With most CIOs planning or building out enterprise-wide mobile strategies, you would think enterprise software companies would be rushing to lead the charge with suitably broad product roadmaps and strategies of their own. But, as my colleague Mary Hayes Weier points out in her excellent news-analysis package
, you would be wrong.According to a recent InformationWeek Analytics
survey, two-thirds of U.S. businesses are actively turning their smartphone-centric mobile strategies into reality. Whether the recession is holding this number down or has accelerated it is up for debate. But what's beyond question is that forward-looking CIOs eager to move from mobile trials to full-fledged corporate adoption are charging ahead despite huge gaps in mobile-enterprise products from leading software companies.
Here's how Hayes Weier describes the unacceptable situation faced by two of the companies in her main article: "Hologic and Jazz show the workarounds IT is having to go through to meet mobile goals. Look for IT leaders to put a lot more pressure on enterprise software vendors to make mobilizing apps easier. SAP and Oracle have been slow to deliver, but there are signs of progress."

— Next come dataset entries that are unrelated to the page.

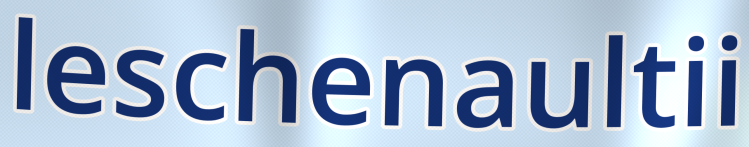
leschenaultii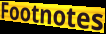
FootnotesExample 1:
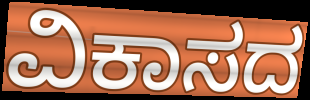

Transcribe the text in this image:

ವಿಕಾಸದ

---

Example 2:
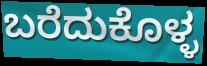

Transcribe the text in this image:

ಬರೆದುಕೊಳ್ಳ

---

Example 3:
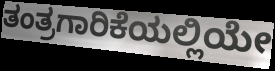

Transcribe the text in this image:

ತಂತ್ರಗಾರಿಕೆಯಲ್ಲಿಯೇ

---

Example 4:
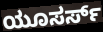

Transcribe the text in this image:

ಯೂಸರ್ಸ್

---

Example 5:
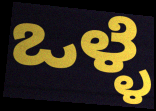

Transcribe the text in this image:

ಒಳ್ಳೆ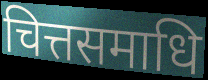
चित्तसमाधि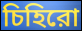
চিহিরো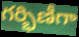
గర్భిణీగా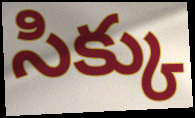
సిక్కు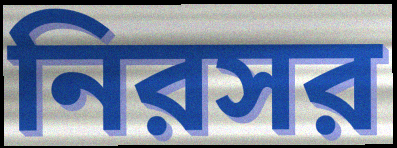
নিরসর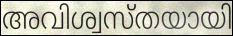
അവിശ്വസ്തയായി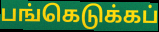
பங்கெடுக்கப்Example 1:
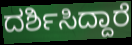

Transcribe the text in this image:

ದರ್ಶಿಸಿದ್ದಾರೆ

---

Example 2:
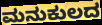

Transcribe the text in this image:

ಮನುಕುಲದ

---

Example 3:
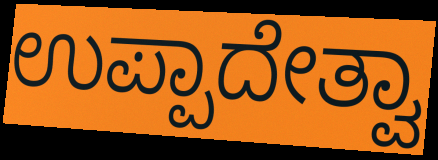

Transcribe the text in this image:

ಉಪ್ಪಾದೇತ್ವಾ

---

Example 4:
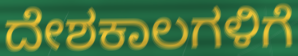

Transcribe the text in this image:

ದೇಶಕಾಲಗಳಿಗೆ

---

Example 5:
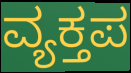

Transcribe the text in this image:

ವ್ಯಕ್ತಪ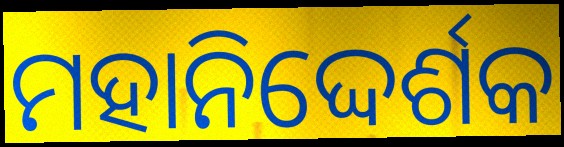
ମହାନିଦ୍ଦେର୍ଶକ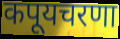
कपूयचरणाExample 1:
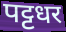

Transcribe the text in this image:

पट्टधर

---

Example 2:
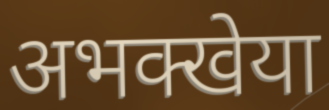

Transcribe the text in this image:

अभक्खेया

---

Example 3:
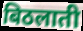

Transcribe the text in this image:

बिठलाती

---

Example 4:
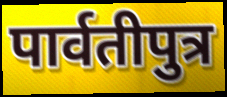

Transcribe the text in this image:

पार्वतीपुत्र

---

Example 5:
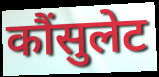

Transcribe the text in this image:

कौंसुलेटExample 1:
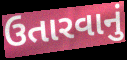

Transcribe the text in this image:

ઉતારવાનું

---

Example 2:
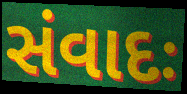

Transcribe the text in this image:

સંવાદઃ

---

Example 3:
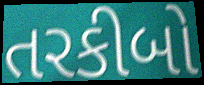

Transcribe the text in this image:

તરકીબો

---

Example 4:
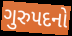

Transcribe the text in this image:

ગુરુપદનો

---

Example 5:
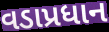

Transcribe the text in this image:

વડાપ્રધાન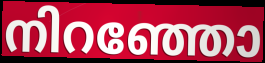
നിറഞ്ഞോ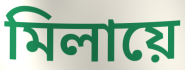
মিলায়েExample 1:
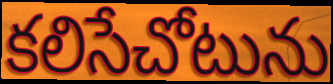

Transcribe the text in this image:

కలిసేచోటును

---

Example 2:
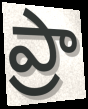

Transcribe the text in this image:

ప్రా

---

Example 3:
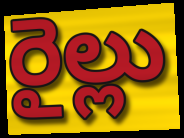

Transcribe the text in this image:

రైల్లు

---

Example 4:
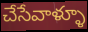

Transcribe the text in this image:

చేసేవాళ్ళూ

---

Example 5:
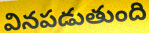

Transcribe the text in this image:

వినపడుతుందిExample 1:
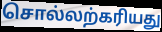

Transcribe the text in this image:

சொல்லற்கரியது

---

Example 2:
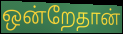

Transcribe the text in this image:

ஒன்றேதான்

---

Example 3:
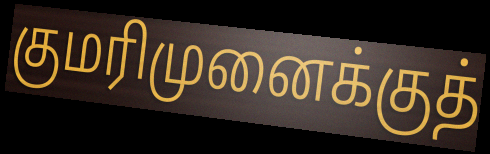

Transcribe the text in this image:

குமரிமுனைக்குத்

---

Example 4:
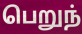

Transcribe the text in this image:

பெறுந்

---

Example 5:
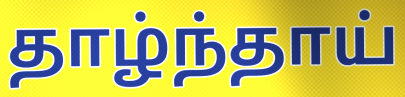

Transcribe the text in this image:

தாழ்ந்தாய்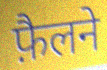
फ़ैलनेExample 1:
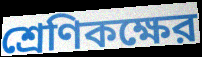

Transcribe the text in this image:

শ্রেণিকক্ষের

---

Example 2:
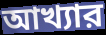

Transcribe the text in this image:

আখ্যার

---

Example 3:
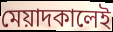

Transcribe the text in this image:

মেয়াদকালেই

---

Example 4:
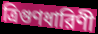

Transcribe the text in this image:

ত্রিগুণধারিণী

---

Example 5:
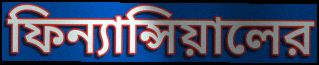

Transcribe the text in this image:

ফিন্যান্সিয়ালেরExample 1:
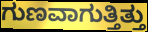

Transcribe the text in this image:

ಗುಣವಾಗುತ್ತಿತ್ತು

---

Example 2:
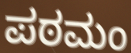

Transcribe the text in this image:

ಪಠಮಂ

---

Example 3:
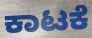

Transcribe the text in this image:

ಕಾಟಕೆ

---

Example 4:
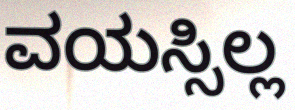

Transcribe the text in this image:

ವಯಸ್ಸಿಲ್ಲ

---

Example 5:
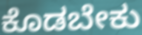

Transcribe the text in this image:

ಕೊಡಬೇಕುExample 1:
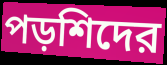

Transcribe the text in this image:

পড়শিদের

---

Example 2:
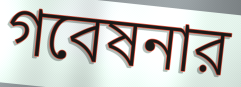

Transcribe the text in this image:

গবেষনার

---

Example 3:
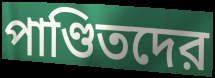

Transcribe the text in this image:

পাণ্ডিতদের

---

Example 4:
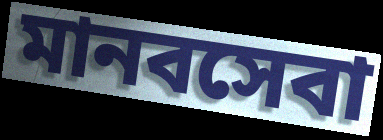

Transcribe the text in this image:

Signs of progress? Signs of progress?!? Hey, I'm a Pittsburgh Pirates fan and the Pirates have just set a record across all major professional sports for chalking up their 16th straight losing season, and every spring for the past 16 years the management of that awful franchise talks about how they're seeing "signs of progress." Sorry, but that's not good enough.
I mean, it's not like the whole smartphone thing just popped into existence late last year, right? Didn't Oracle and SAP and Microsoft see this coming? Or did they see it coming but figured that in spite of the torture it would cause their customers, they were going to do everything in their power to ensure their mobile plans were stuffed with incompatible outcomes?
Just look at the types of rotten experiences CIOs are having in trying to cobble together viable mobile platforms and applications, courtesy of Hayes Weier's excellent reporting:
Some vendors promise mobilized apps out of the box, but most companies must bring in middleware to make them work.
What Kraft employees can't do is use Research In Motion's BlackBerry to access any of this. They can spend their stipend on just about any device that works with Microsoft's ActiveSync synchronization software--and the BlackBerry isn't one of them.
Jazz Pharmaceuticals shows the often-maddening compromises companies have to make as they try to give employees more mobile capabilities. Jazz salespeople now carry two smartphones: a BlackBerry and a Windows Mobile-based AT&T Tilt. Jazz doesn't want to use the Tilt for e-mail syncing, because BlackBerry's service is far superior, says IT director George Gindoyan. But salespeople need the Tilt to capture physician signatures, a capability not offered on BlackBerrys.
"Having extra moving parts and pieces with third parties like Antenna makes me nervous," he says. Yet Rudzinsky uses Antenna because he hasn't been happy with the performance of the Siebel CRM version that runs directly with BlackBerrys, which Oracle has offered since late 2007.
SAP, which has supported only Windows Mobile for its CRM application, is due to introduce software next month to deliver a mobile version of its CRM product to BlackBerrys…. Oracle now has a multidevice strategy of its own, promising later this year to enhance its Fusion middleware's Application Development Framework for iPhone and BlackBerry developers.
You get the picture. No CIO expects IT vendors to be precise fortune-tellers and to have everything figured out in advance of reality. But at the same time, is it really so counterintuitive for vendors to expect that their customers will want to build and manage one mobile architecture versus five? And is it really a big revelation to world-class software companies that CIOs want flexibility, compatibility, and common sensibility in their mobile deployments?
Then again, as Hayes Weier points out, enterprise software companies are "making progress." Yes, and so too are the Pittsburgh Pirates, whose new plan seems to be that they'll reach break-even in a few years after churning through another round of mediocre players, mediocre strategies, and mediocre standards. And the problem with that is the team still stinks - it might not stink as much as it used to, but it still stinks.